Beauty in the day: 12 parent phone calls (about the power), 11 checks for wind, 10 subs-a-leaping, 9 kids in the office, 8 bandaids (no recess), 7 pleas to return to class (uh, no), 6 early dismissal kids, 5 minutes for a lunch break, 4 locations for indoor recess, 3 counselors in the building, 2 admins with a lot on their plate, and one lost tooth in a lost tooth necklace.
Beauty in the day: sometimes you have to stay way late if you want a good beauty. Tonight was Kindergarten information night – and we provide childcare for parents who come. Teresa Garcia was handling this task, with a bit of help from Mr. Jones. After I gave my portion of the presentation, I decided to go lend a hand, as they were in the gym, which adjoins the Cafe – meaning that we could hear them (it must be said here that one of the ones that could be heard was Ms.

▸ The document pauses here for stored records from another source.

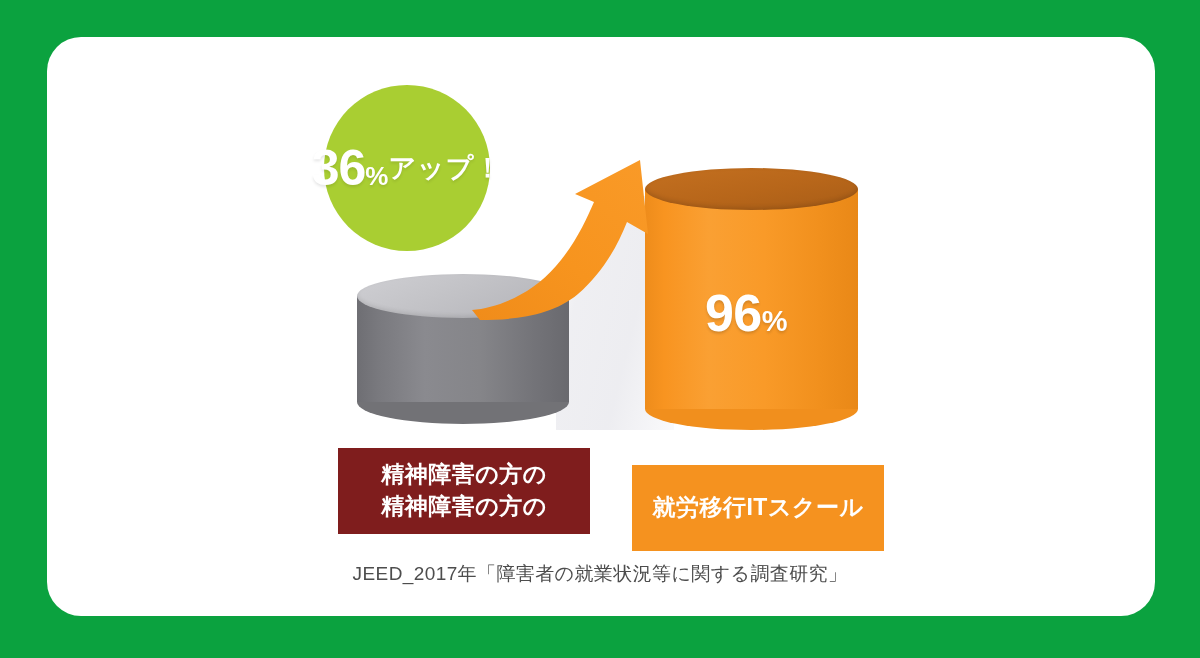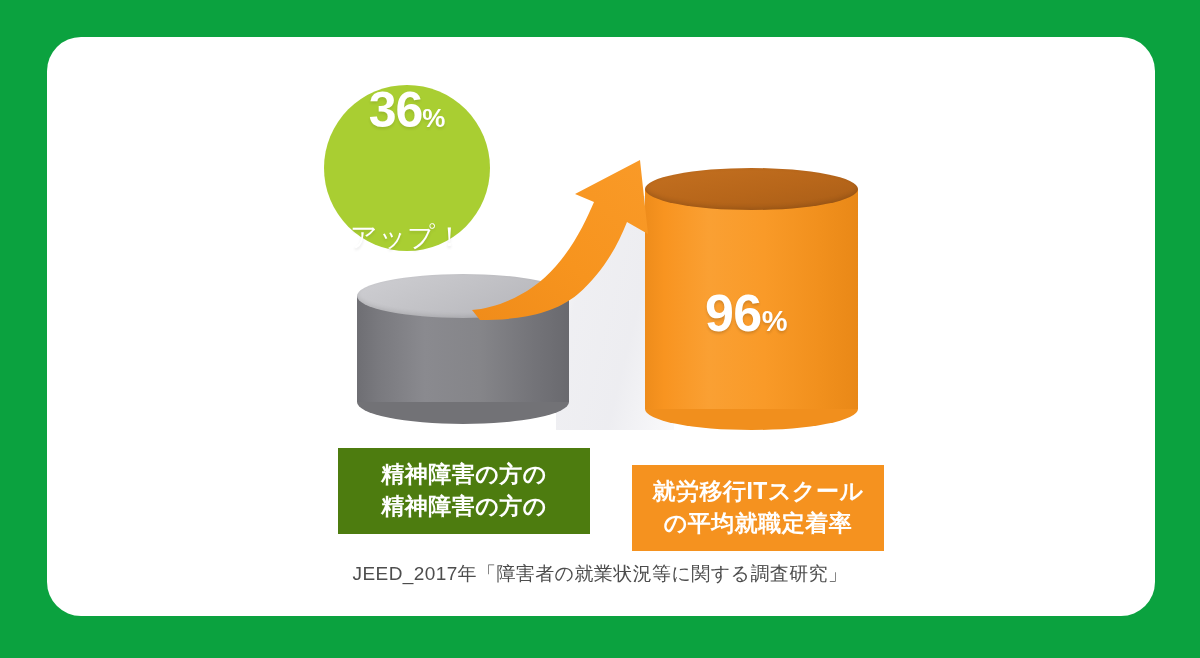"36%" #bubble .bubble-text { flex-direction: column -> row; justify-content: space-between -> center }
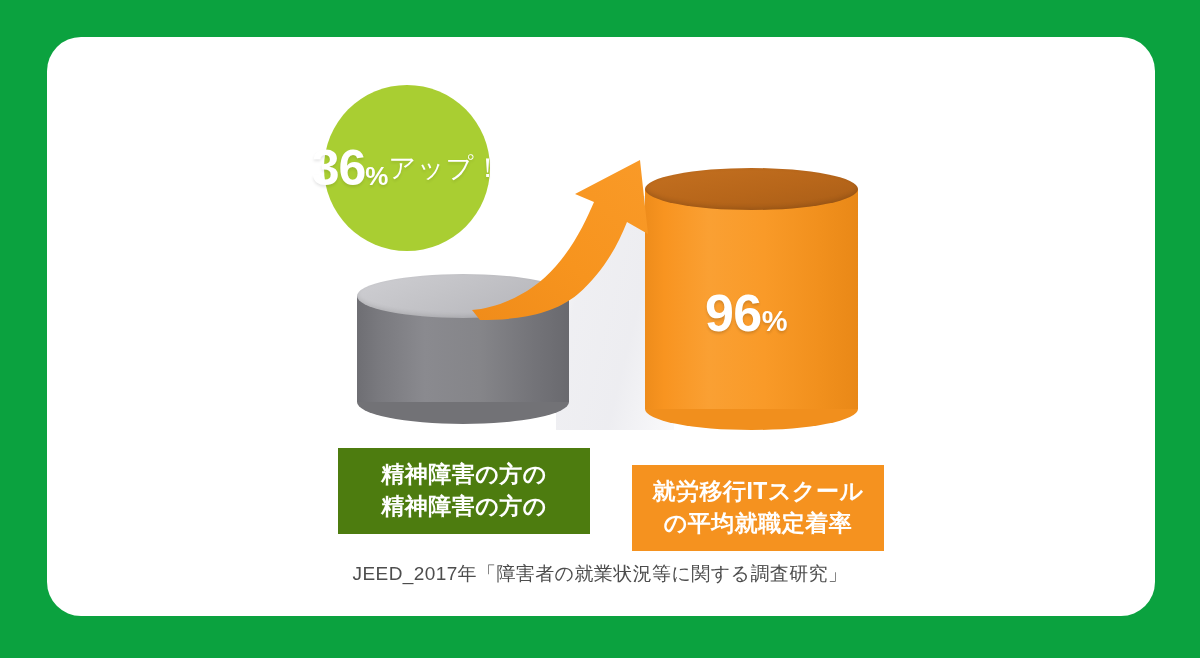"アップ！" .b-line2 { font-weight: normal -> bold }
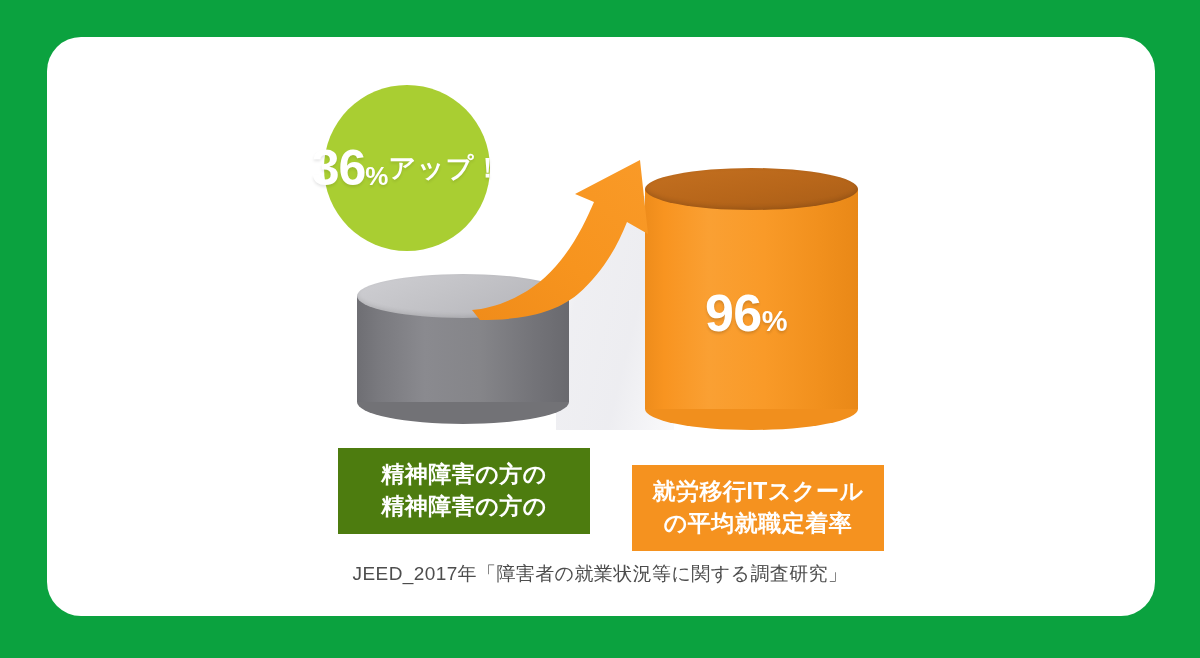"精神障害の方の" #cat-gray { background: #4d7c0f -> #7f1d1d }
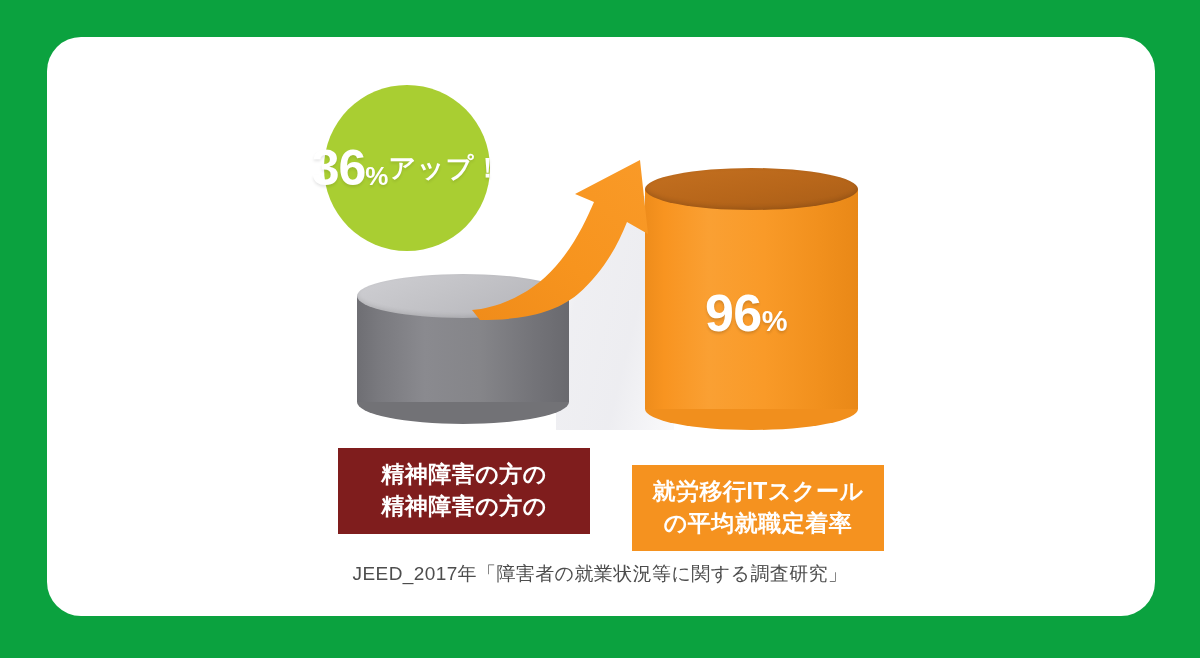"の平均就職定着率" span.cat-line { html: <span>の平均就職定着率</span> -> none }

Garcia herself – no one enjoys kids, or is enjoyed by kids more than she). As I joined I was the new fascination in the room, and the kids wanted to know my name and what I did at the school. I obliged them with answers.
Time went by, and the principal (who was in the Cafe with the parents) was trying to wind things up and was answering questions from them. The kids were getting restless, and beginning to get a little demanding (as only pre-kindergarteners can), and I tried to take a tack with them. “Omigosh you guys, wouldn’t it be SO FUNNY if your parents came to get you , and you were laying on the gym mats pretending to be ASLEEP?!!??” I guess a little over 50% of the kids decided that it WOULD be funny, so they all laid on the mats and gave their best sleep rendition. For some this was complete with very convincing snoring – except their eyes were open. Only one closed his eyes – no snoring, but he honestly looked dead to the world, flat on his back with his eyes closed. He really meant it. The kids pretend-slept for way longer than kids normally do this, and I was impressed. The other near-50% that didn’t want to sleep continued with their running and jumping and hopping and yelling. One little girl with a very long braid was appalled that other kids would lay down and “sleep” when it was not bedtime, and there were other options. So much so, that she came over and began yelling for them to “WAKE UP!!!!!” – at the top of her lungs, actually. The sleepers were not moved from their challenge – which is a very difficult thing to maintain when you are 4 or 5 years of age. I was totally impressed.
Class of 2029, folks. They’ve got chops.